The realization settles over me like a weight and a relief at the same time. I am done. Done trying to prove myself. Done bending myself into shapes that do not fit. Done prioritizing his approval over my own happiness.

I am done being his son in the way he wants me to be.

Gabriel looks up from his newspaper, his gray eyes sharp and assessing. "Giovanni?"

"He wants to see me." I turn off the stove, abandoning the eggs that are starting to brown at the edges. My hands are steady, which surprises me. I expected them to shake. "About Patrick. Or the Frank Lucas deal I never closed. Maybe both."

"You want us to come?" Gabriel asks, already folding his newspaper with that precise, military efficiency he brings to everything.

For a moment I consider it. Having Gabriel and Luca at my back would make this easier. My father respects strength in numbers, respects the united front we present. But this is not about strength in numbers.

This is about me finally standing on my own two feet and saying no.

"No. This is something I need to handle alone." I can feel the weight of the decision settling in my chest. "This conversation has been coming for a long time. It needs to be just him and me."

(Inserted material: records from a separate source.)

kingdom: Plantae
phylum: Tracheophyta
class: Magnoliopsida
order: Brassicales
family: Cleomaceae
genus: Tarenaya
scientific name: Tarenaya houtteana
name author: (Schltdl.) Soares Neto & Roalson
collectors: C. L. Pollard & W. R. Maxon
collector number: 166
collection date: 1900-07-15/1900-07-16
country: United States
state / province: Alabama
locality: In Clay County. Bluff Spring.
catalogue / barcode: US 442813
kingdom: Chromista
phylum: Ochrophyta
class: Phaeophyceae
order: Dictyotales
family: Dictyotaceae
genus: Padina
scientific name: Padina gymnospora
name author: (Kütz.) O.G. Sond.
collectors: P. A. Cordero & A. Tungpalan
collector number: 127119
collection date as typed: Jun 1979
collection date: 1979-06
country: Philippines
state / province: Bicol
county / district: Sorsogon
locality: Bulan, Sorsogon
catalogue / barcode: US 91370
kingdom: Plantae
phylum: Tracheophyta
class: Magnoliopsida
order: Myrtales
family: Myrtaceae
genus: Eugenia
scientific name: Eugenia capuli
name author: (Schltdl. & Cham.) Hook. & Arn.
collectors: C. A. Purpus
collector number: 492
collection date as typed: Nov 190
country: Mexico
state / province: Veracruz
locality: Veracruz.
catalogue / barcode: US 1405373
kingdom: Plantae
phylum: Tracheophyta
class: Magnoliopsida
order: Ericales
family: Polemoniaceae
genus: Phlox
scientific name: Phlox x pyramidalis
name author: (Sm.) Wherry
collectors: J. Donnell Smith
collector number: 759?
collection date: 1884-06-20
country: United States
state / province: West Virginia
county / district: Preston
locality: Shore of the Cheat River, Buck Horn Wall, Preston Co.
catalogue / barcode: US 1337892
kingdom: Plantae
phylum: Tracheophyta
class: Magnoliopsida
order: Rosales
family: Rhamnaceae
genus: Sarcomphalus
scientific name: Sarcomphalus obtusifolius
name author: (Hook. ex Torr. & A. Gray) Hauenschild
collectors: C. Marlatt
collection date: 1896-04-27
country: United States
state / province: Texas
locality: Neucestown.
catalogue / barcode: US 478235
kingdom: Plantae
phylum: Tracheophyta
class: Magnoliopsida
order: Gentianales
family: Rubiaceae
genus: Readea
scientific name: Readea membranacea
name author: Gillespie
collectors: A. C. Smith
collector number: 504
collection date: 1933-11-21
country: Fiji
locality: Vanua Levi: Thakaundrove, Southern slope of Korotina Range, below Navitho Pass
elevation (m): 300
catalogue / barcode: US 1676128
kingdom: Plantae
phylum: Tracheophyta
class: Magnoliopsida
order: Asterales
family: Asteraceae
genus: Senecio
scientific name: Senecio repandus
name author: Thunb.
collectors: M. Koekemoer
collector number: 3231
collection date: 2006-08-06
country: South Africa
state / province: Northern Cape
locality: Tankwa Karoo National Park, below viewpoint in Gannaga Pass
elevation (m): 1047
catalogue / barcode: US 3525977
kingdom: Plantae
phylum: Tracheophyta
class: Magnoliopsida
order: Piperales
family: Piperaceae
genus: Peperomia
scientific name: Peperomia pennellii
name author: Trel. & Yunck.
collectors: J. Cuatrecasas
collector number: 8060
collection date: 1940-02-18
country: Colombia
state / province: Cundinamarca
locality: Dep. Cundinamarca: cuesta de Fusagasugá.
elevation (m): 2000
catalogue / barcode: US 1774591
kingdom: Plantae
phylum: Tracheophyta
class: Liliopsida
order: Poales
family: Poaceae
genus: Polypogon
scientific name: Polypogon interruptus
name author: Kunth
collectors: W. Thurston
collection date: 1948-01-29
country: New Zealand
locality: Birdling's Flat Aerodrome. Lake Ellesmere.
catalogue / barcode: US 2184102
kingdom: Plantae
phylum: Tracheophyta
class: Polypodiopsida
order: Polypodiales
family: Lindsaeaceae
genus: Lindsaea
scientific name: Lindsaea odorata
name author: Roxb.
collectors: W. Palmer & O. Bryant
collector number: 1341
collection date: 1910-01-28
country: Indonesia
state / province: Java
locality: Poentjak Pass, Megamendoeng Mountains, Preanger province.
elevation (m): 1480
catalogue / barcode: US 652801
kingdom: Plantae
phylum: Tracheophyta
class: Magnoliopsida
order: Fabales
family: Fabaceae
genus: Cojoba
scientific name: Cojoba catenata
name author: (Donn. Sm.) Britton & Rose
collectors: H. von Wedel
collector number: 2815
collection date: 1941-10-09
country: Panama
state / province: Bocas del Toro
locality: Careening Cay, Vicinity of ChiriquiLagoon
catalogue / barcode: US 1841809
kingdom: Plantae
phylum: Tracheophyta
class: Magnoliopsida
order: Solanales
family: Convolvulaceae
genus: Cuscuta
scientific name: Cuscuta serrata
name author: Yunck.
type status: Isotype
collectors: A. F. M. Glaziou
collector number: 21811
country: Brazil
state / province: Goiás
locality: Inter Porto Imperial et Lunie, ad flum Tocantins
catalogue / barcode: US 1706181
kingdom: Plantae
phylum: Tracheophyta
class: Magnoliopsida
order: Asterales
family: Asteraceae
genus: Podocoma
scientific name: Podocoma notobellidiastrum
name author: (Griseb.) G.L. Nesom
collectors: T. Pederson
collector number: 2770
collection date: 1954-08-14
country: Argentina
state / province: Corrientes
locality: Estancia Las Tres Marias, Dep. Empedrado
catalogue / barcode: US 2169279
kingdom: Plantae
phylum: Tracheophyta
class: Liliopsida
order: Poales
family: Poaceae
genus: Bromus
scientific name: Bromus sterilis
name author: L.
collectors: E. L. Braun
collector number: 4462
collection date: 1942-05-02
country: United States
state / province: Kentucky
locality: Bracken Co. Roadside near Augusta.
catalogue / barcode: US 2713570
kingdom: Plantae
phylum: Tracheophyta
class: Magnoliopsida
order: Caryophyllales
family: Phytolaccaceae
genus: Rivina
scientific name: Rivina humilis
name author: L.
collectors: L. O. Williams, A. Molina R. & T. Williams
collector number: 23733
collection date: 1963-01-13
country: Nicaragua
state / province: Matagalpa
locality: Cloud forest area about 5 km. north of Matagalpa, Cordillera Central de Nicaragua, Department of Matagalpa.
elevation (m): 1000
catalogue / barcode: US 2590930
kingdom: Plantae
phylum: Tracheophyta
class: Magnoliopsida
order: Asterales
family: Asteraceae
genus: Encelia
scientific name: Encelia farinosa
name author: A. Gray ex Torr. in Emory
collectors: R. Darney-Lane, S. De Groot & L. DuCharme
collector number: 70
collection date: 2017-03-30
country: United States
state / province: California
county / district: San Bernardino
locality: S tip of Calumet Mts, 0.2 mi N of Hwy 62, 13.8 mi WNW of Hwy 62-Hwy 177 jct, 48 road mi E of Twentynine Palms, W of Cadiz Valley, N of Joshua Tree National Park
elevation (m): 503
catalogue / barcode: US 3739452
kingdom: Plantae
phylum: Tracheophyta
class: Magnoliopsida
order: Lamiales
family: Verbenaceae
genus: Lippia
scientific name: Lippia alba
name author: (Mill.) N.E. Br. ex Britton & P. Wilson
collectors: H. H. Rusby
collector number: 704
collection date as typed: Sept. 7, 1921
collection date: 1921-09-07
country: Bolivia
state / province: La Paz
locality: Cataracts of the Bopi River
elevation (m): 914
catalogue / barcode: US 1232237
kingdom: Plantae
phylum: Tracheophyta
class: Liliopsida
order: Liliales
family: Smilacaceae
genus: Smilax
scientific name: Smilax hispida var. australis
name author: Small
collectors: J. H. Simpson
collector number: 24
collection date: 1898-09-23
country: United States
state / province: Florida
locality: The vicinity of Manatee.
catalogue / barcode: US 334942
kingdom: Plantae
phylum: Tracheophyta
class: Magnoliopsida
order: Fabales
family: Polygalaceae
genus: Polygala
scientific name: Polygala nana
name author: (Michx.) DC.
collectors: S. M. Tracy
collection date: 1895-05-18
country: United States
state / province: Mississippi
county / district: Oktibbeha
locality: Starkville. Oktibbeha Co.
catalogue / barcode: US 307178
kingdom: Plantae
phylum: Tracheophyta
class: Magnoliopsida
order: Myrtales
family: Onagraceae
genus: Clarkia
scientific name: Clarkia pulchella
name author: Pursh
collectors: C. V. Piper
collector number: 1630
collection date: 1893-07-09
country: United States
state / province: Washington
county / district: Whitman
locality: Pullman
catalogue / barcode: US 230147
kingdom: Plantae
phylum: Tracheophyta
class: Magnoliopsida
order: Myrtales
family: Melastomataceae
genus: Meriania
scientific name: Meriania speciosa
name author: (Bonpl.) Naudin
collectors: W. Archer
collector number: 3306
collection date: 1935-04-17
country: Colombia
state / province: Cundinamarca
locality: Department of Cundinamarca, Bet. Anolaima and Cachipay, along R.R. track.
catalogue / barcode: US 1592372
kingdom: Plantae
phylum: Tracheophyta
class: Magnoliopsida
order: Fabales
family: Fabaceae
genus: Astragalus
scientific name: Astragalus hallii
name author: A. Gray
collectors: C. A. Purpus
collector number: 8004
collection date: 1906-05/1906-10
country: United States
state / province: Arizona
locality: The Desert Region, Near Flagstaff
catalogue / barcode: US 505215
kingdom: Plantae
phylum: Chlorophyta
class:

Rosalina appears in the doorway, and my heart does that thing it always does when I see her—that catch, that skip, that sudden certainty that everything else is just noise. She is wearing one of my t-shirts, her golden bronze hair pulled into a messy bun, her hand resting on her stomach where our child is growing.

"Handle what alone?" Her voice is careful, but I can see the fear in her hazel eyes.

"My father wants to see me."

She crosses the kitchen in three quick steps, her hands framing my face. "What are you going to say to him?"

I cover her hands with mine, breathing in her scent—vanilla and warmth and home. "The truth. That I am done trying to be the son he wants me to be. That I am building my own family now."

"You are talking about leaving the mafia," Gabriel says quietly.

I look at him, at Luca who has appeared in the doorway. "If that means choosing the people I love over the organization, then yes."

The words feel lighter than I expected. Not heavy with dread, but almost liberating. I have been carrying this decision around for weeks now, maybe longer. Ever since Rosalina stood up to my father at that dinner. Ever since I realized there were people in this world who would defend me without expecting anything in return.

"We are with you," Luca says, his expression fierce and loyal. "Whatever you decide. Whatever happens."

"All of us," Rosalina adds, her fingers tightening against my face.

I pull her against my chest, feeling her heartbeat against mine. Three months ago I was preparing to marry a woman I had never met to secure an alliance I did not believe in. Now I have a wife I would die for, a baby on the way, and a family that chose me.

My father can take away my position. He can disown me. He can strip me of the Salvatore name.

But he cannot take this. He cannot take them.

The drive to the compound takes forty-five minutes, and I spend every one of them thinking about what I am about to do.

I am about to walk away from everything. The legacy my grandfather built. The empire my father has spent his life maintaining. The future I have been groomed for since before I could walk.

And I am not afraid.

That is the part that surprises me most. I expected fear. Expected doubt. Expected some part of me to balk at throwing away everything I was raised to value.